The sales tax on some staple foods set to lapse on 30 June, was set to increase inflation for the month of June by 2 to 3 tenths, and one tenth of a tenth upwards for the average of 2024, to close the year with a CPI rate of 3%, according to the Bank of Spain.
Prices continue to give Spanish households no respite. The inflation rate (CPI) rose by another three tenths of a percentage point in May - the latest data published by the INE - to 3.6%, its highest rate for more than a year. The withdrawal of part of the support measures since last January to combat the impact of inflation is having a direct impact on the rate since the start of the year. May was the third consecutive month with a rise in prices and is now eight tenths of a percentage point higher than its lowest rate this year, when it reached 2.8% in February.
Ángel Gavilán, director of statistics at the Bank of Spain, said during a presentation of the agency's quarterly report the measures implemented to combat the inflation crisis should have been "more focused", directly helping the most vulnerable groups, which would also have entailed a "much lower" budgetary cost.

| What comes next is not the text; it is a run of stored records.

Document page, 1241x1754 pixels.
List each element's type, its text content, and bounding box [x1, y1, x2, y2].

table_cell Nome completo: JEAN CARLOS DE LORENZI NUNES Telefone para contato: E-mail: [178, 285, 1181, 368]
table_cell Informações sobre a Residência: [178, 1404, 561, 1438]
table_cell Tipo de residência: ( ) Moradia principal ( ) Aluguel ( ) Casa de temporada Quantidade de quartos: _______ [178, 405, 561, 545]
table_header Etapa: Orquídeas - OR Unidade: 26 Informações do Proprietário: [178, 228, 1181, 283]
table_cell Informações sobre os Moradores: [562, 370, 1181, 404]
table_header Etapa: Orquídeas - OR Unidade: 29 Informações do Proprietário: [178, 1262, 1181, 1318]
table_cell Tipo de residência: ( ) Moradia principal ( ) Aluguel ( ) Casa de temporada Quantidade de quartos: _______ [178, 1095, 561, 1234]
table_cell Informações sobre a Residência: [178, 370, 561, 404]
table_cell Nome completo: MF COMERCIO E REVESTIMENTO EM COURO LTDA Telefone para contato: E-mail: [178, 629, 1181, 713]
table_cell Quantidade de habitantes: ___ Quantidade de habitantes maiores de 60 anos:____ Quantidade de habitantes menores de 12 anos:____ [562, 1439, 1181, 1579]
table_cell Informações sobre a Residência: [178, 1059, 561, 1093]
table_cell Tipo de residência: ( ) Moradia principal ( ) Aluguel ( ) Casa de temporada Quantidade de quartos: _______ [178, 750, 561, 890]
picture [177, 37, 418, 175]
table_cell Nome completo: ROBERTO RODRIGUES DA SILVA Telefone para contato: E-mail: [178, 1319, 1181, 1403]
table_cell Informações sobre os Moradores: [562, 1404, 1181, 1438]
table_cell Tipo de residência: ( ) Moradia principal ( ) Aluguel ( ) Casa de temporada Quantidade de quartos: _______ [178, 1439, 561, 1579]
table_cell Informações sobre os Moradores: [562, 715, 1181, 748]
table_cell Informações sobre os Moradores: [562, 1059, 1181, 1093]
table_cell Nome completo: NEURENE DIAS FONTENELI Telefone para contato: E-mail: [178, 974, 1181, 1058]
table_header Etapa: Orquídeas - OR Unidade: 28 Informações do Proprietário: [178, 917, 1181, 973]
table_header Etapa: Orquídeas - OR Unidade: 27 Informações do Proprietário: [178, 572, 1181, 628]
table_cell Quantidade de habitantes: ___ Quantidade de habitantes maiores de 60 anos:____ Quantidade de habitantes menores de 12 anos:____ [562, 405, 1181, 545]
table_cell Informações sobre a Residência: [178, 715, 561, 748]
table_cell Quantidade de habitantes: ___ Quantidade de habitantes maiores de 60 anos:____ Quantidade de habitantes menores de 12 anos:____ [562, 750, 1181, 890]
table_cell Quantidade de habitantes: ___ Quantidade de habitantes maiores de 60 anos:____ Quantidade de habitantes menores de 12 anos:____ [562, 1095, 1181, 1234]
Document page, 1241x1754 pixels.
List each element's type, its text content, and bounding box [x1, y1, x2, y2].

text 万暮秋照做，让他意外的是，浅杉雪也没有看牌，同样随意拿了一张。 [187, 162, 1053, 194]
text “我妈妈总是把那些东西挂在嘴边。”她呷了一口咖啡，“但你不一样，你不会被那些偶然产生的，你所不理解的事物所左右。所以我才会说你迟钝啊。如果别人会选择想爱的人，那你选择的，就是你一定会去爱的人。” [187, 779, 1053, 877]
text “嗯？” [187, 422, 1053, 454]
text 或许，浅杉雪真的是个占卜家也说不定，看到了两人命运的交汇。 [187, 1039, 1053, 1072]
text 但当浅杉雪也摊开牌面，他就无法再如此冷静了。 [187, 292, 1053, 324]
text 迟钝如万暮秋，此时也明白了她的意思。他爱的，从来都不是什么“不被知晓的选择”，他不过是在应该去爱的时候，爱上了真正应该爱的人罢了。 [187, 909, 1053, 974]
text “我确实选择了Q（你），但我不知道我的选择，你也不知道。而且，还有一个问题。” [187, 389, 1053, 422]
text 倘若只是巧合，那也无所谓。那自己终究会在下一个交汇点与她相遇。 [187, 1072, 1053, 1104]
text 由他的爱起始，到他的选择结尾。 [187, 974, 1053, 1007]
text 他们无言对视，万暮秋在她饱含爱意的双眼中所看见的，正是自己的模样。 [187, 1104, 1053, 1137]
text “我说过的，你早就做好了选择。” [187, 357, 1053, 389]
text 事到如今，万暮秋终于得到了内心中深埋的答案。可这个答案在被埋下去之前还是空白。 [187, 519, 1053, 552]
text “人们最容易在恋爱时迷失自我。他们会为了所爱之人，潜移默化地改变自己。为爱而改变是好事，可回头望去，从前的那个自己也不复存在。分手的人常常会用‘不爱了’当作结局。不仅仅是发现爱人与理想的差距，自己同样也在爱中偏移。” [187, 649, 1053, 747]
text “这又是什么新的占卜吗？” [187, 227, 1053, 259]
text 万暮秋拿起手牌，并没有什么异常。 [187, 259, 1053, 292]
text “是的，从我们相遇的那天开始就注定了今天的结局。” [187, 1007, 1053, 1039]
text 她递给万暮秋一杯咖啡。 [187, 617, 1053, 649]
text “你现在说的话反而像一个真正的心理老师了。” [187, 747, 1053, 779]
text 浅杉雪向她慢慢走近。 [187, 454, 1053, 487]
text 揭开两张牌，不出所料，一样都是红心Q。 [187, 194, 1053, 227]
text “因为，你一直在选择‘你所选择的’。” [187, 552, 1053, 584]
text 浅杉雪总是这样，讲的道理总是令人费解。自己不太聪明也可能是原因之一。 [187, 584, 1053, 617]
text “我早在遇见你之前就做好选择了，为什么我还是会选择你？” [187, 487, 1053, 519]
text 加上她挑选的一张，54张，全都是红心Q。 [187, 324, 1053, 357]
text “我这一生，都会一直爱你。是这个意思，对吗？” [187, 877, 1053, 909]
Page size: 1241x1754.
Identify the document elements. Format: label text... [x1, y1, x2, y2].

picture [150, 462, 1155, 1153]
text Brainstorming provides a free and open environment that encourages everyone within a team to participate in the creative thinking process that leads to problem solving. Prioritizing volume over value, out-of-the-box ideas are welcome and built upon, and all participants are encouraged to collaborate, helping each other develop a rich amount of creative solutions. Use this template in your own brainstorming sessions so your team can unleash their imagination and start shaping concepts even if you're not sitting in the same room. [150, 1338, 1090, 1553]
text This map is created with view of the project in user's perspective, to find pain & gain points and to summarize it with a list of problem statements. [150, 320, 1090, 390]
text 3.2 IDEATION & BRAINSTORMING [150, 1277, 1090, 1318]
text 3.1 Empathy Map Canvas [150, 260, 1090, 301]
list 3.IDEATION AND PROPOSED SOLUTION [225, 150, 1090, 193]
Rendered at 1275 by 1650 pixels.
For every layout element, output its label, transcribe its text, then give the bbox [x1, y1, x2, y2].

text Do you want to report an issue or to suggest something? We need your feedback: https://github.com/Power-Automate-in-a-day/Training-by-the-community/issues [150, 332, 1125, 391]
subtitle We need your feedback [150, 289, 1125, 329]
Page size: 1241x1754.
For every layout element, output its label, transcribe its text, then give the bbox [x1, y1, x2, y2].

It is true that food inflation is still higher in Spain than in other European Union countries. Although food prices continue to slow down despite the uptick in the general CPI rate in March and April, the different composition of the Spanish shopping basket means people in Spain pay more. The Bank of Spain pointed out that it is not that foods are registering higher prices in Spain than the rest of Europe, but that Spanish households are buying more of the foods of which prices have risen the most. This is the case of olive oil, which has tripled in price in two years and is a basic product that is much more widely consumed by Spanish families than in other EU countries.